List of tasks:
(1) Reproduce the passage of the post-election article between "It has been" and "a surplus position.", inclusive.
(2) Answer these questions using the post-election article:
(a) Under the Div296 proposal, the tax rate on superannuation balances above $3 million would rise from what rate to what rate?
(b) How much additional funding did Labor promise for housing, and how many homes was it meant to build?
(c) Under Labor's expanded First Home Buyer's Scheme, what deposit could be enough to get a loan approval?

Excerpt provided:

-=-=-=-=-

After such an emphatic win for Labor, the Government has a clear path to actioning a lot of the priorities they took to the electorate. And because many clients are wondering what that might mean for their lifestyle, their nest egg and their family, we thought it was worth exploring the changes that are likely to be made over the next three years.
A tax on high super balances
Your adviser has probably mentioned the Div296 tax proposal to you (a doubling of the tax rate on superannuation balances greater than $3 million from 15 per cent to 30 per cent).
Now that Labor has been returned to power, we have a clearer idea of how a tax on higher super balances might play out, however the final structure won’t be fully known until Labor and the Greens have negotiated important details.
In the Australian Financial Review (AFR)1 it was reported that “The Greens are demanding that the threshold at which the new tax rate applies to $2 million, plus limit the ability of self-managed super funds to borrow to invest in property.”
Whether the threshold is $2 million, $3 million, or somewhere in between, it’s important to remember three things. One, this legislation is still being discussed and hasn’t been passed yet. Two, the extra tax is only on the proportion of super balances above that threshold – not the entire super balance. And three, your adviser is likely looking at strategies that could help to minimise the impact of the Div296 legislation. So make sure you discuss ways that you can prepare for the new rules, if and when they come into effect.
Is Government spending a sticking point for interest rates?
As inflation has shown signs of falling back to within levels that are acceptable to the RBA, interest rate cuts have been foreshadowed for a while now. Regardless of who won this election, market expectations were largely that the Reserve Bank would seek to decrease rates.
It has been argued by that interest rate drops could be hampered by a lack of fiscal discipline. “You can make an argument that without the spending announced in the run-up to the election, we probably could have been looking at lower interest rates,” Oliver says.1
Oliver also makes note of the fact that deficits will likely be with us for many years ahead, and therefore interest rates will be higher than if the Government was moving budgets into a surplus position.
Help for first home buyers
Housing was a big election issue, and it was important that both parties put forward ideas that could make it easier for first home buyers. Labor promised an additional $10 billion to build 10,000 homes. Some critics have pointed to skills shortages and construction costs hampering this goal, but Labor has promised other initiatives to help remove barriers.
Under Labor’s expanded First Home Buyer’s Scheme, a 5% deposit (rather than 20%) could be sufficient to get a loan approval. The Government is promising to go guarantor on the 15% differential (20% – %5) so that the home buyer doesn’t have to take out lenders’ mortgage insurance.
The Government is also looking at increasing the property price limits and removing the income caps that had previously limited the number of first home buyers who could apply to be part of the scheme.

-=-=-=-=-

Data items
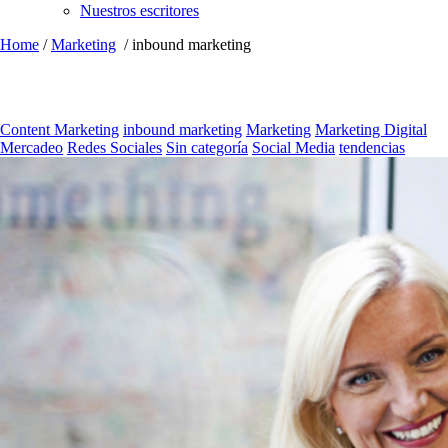
Nuestros escritores
Home
/
Marketing
/
inbound marketing
Content Marketing
inbound marketing
Marketing
Marketing Digital
Mercadeo
Redes Sociales
Sin categoría
Social Media
tendencias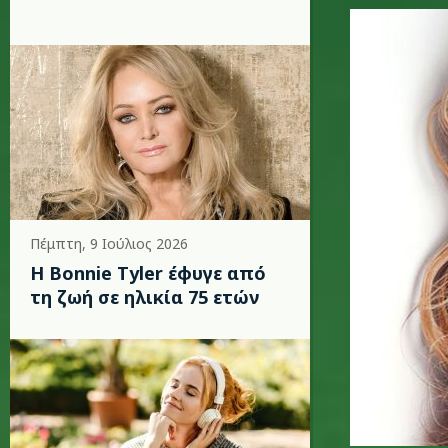
jennifer-
Πέμπτη, 9 Ιούλιος 2026
Η Bonnie Tyler έφυγε από
τη ζωή σε ηλικία 75 ετών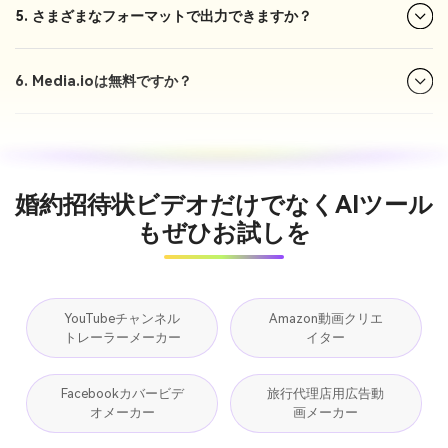
5. さまざまなフォーマットで出力できますか？
6. Media.ioは無料ですか？
婚約招待状ビデオだけでなくAIツール
もぜひお試しを
YouTubeチャンネル
Amazon動画クリエ
トレーラーメーカー
イター
Facebookカバービデ
旅行代理店用広告動
オメーカー
画メーカー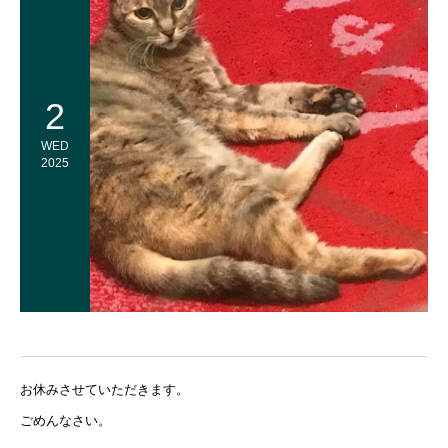
2
WED
2025
お休みさせていただきます。
ごめんなさい。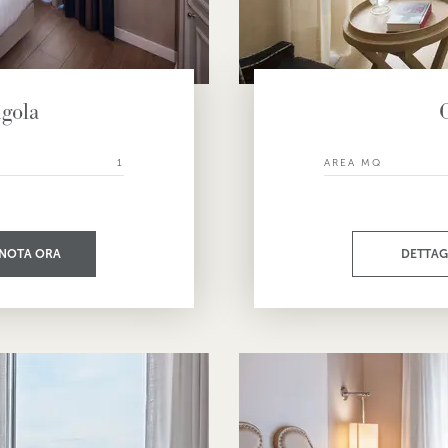
gola
I
1
AREA MQ
NOTA ORA
DETTAG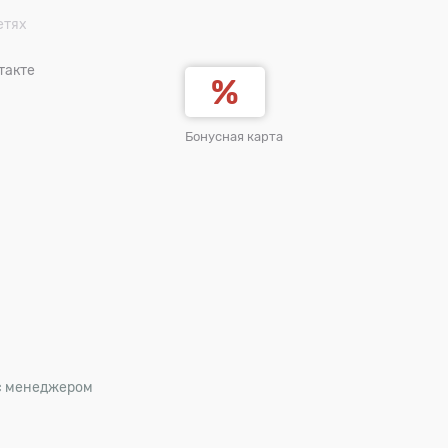
етях
такте
Бонусная карта
 с менеджером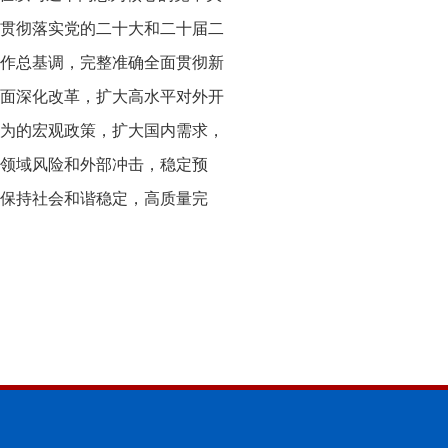
贯彻落实党的二十大和二十届二
作总基调，完整准确全面贯彻新
面深化改革，扩大高水平对外开
为的宏观政策，扩大国内需求，
领域风险和外部冲击，稳定预
保持社会和谐稳定，高质量完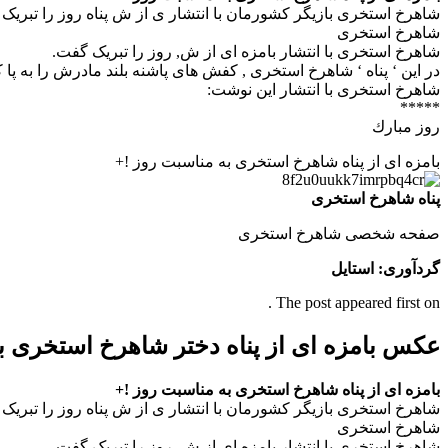
شاهرخ استخری بازیگر کشورمان با انتشار ی از ش پناه روز را تبریک
شاهرخ استخری
شاهرخ استخری با انتشار بامزه ای از ش, روز را تبریک گفت.
در این ‘ پناه ‘ شاهرخ استخری , کفش های پاشنه بلند مادرش را به پا
شاهرخ استخری با انتشار این نوشت:
*****
روز مبارك
بامزه ای از پناه شاهرخ استخری به مناسبت روز !+
پناه شاهرخ استخری
صفحه شخصی شاهرخ استخری
گردآوری: استایل
The post appeared first on .
عکس بامزه ای از پناه دختر شاهرخ استخری 
بامزه ای از پناه شاهرخ استخری به مناسبت روز !+
شاهرخ استخری بازیگر کشورمان با انتشار ی از ش پناه روز را تبریک
شاهرخ استخری
شاهرخ استخری با انتشار بامزه ای از ش, روز را تبریک گفت.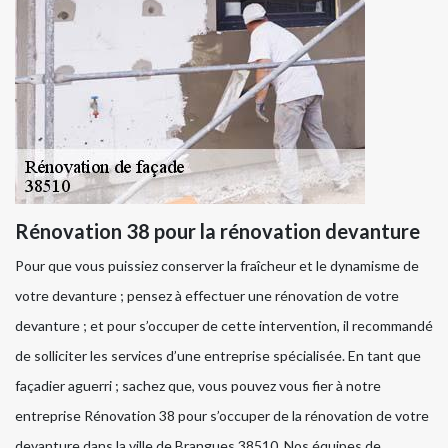
Rénovation 38 pour la rénovation devanture
Pour que vous puissiez conserver la fraîcheur et le dynamisme de
votre devanture ; pensez à effectuer une rénovation de votre
devanture ; et pour s’occuper de cette intervention, il recommandé
de solliciter les services d’une entreprise spécialisée. En tant que
façadier aguerri ; sachez que, vous pouvez vous fier à notre
entreprise Rénovation 38 pour s’occuper de la rénovation de votre
devanture dans la ville de Brangues 38510. Nos équipes de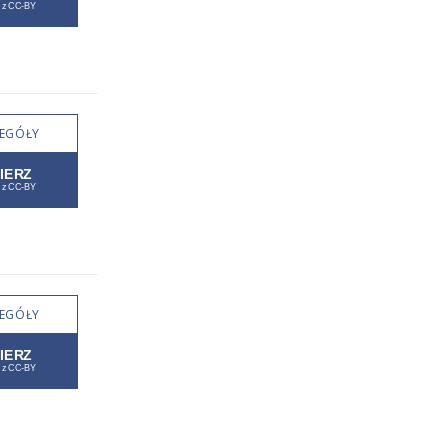
EGÓŁY
EGÓŁY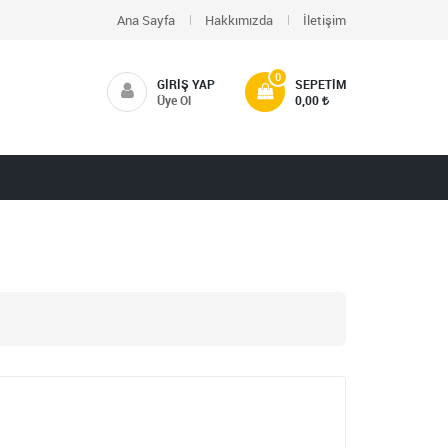
Ana Sayfa
Hakkımızda
İletişim
0
GIRIŞ YAP
SEPETIM
Üye Ol
0,00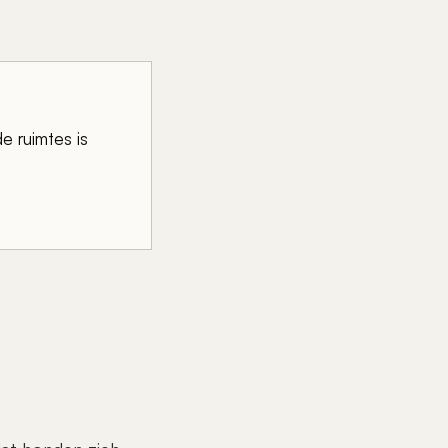
e ruimtes is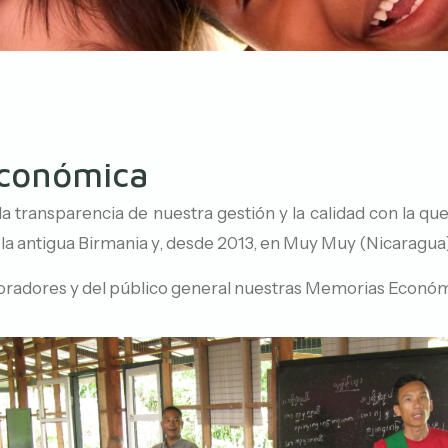
Económica
a transparencia de nuestra gestión y la calidad con la q
 en la antigua Birmania y, desde 2013, en Muy Muy (Nicaragu
radores y del público general nuestras Memorias Económic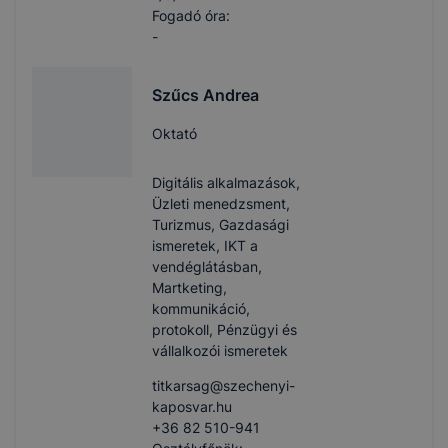
Fogadó óra:
-
Szűcs Andrea
Oktató
Digitális alkalmazások,
Üzleti menedzsment,
Turizmus, Gazdasági
ismeretek, IKT a
vendéglátásban,
Martketing,
kommunikáció,
protokoll, Pénzügyi és
vállalkozói ismeretek
titkarsag​@szechenyi-
kaposvar.hu
+36 82 510-941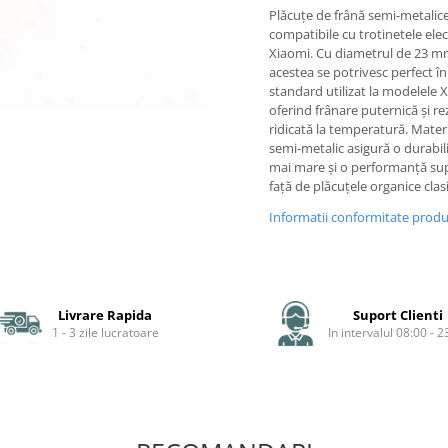
Plăcuțe de frână semi-metalic
compatibile cu trotinetele elec
Xiaomi. Cu diametrul de 23 m
acestea se potrivesc perfect în
standard utilizat la modelele 
oferind frânare puternică și re
ridicată la temperatură. Materi
semi-metalic asigură o durabil
mai mare și o performanță su
față de plăcuțele organice clas
Informatii conformitate prod
Livrare Rapida
Suport Clienti
1 - 3 zile lucratoare
In intervalul 08:00 - 2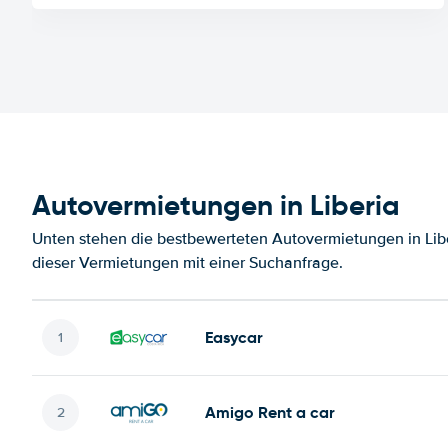
Autovermietungen in Liberia
Unten stehen die bestbewerteten Autovermietungen in Libe
dieser Vermietungen mit einer Suchanfrage.
Easycar
Amigo Rent a car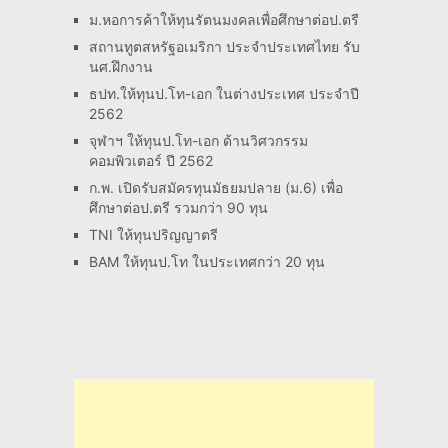
ม.หอการค้าให้ทุนรัตนมงคลเพื่อศึกษาต่อป.ตรี
สถานทูตสหรัฐอเมริกา ประจำประเทศไทย รับ
นศ.ฝึกงาน
ธปท.ให้ทุนป.โท-เอก ในต่างประเทศ ประจำปี
2562
จุฬาฯ ให้ทุนป.โท-เอก ด้านวิศวกรรม
คอมพิวเตอร์ ปี 2562
ก.พ. เปิดรับสมัครทุนมัธยมปลาย (ม.6) เพื่อ
ศึกษาต่อป.ตรี รวมกว่า 90 ทุน
TNI ให้ทุนปริญญาตรี
BAM ให้ทุนป.โท ในประเทศกว่า 20 ทุน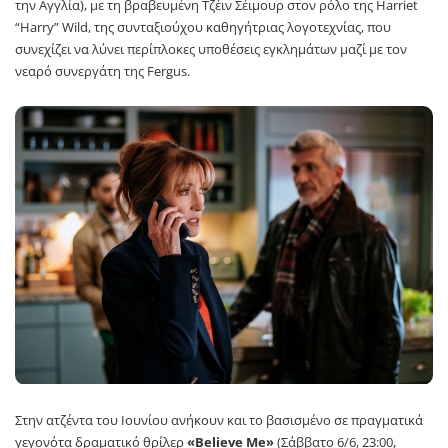
την Αγγλία), με τη βραβευμένη Τζέιν Σέιμουρ στον ρόλο της Harriet
“Harry” Wild, της συνταξιούχου καθηγήτριας λογοτεχνίας, που
συνεχίζει να λύνει περίπλοκες υποθέσεις εγκλημάτων μαζί με τον
νεαρό συνεργάτη της Fergus.
Στην ατζέντα του Ιουνίου ανήκουν και το βασισμένο σε πραγματικά
γεγονότα δραματικό θρίλερ
«Believe Me»
(Σάββατο 6/6, 23:00,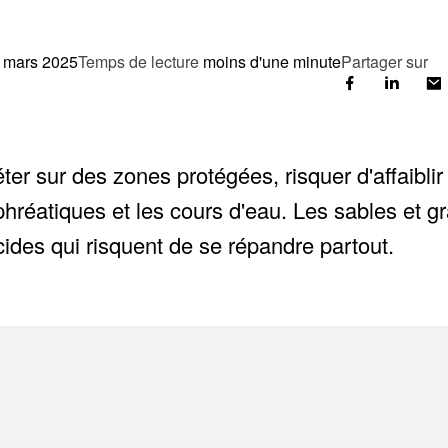
 mars 2025
Temps de lecture
moins d'une minute
Partager sur
éter sur des zones protégées, risquer d'affaibl
réatiques et les cours d'eau. Les sables et gra
des qui risquent de se répandre partout.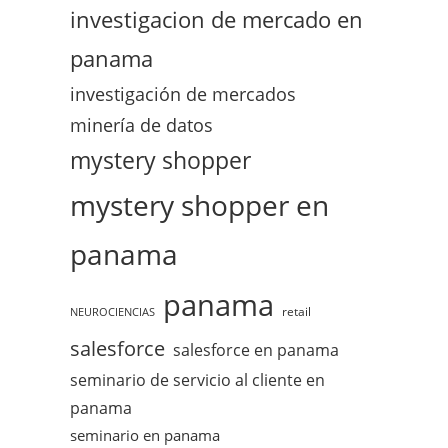
investigacion de mercado en
panama
investigación de mercados
minería de datos
mystery shopper
mystery shopper en
panama
panama
retail
NEUROCIENCIAS
salesforce
salesforce en panama
seminario de servicio al cliente en
panama
seminario en panama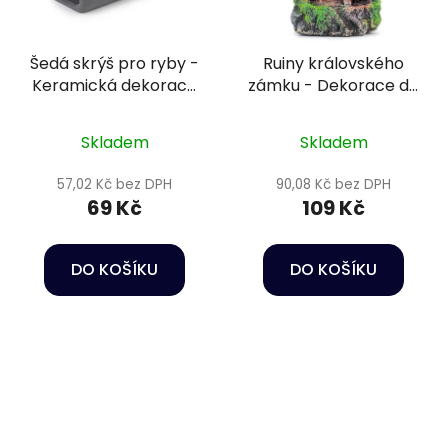
Šedá skrýš pro ryby -
Ruiny královského
Keramická dekorace
zámku - Dekorace do
do akvária
akvária
Skladem
Skladem
57,02 Kč bez DPH
90,08 Kč bez DPH
69 Kč
109 Kč
DO KOŠÍKU
DO KOŠÍKU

-=-=-=-=-

Activity answers:
(1)
It has been argued by that interest rate drops could be hampered by a lack of fiscal discipline. “You can make an argument that without the spending announced in the run-up to the election, we probably could have been looking at lower interest rates,” Oliver says.1
Oliver also makes note of the fact that deficits will likely be with us for many years ahead, and therefore interest rates will be higher than if the Government was moving budgets into a surplus position.

(2)
(a) From 15 per cent to 30 per cent.
(b) An additional $10 billion to build 10,000 homes.
(c) A 5% deposit, rather than 20%.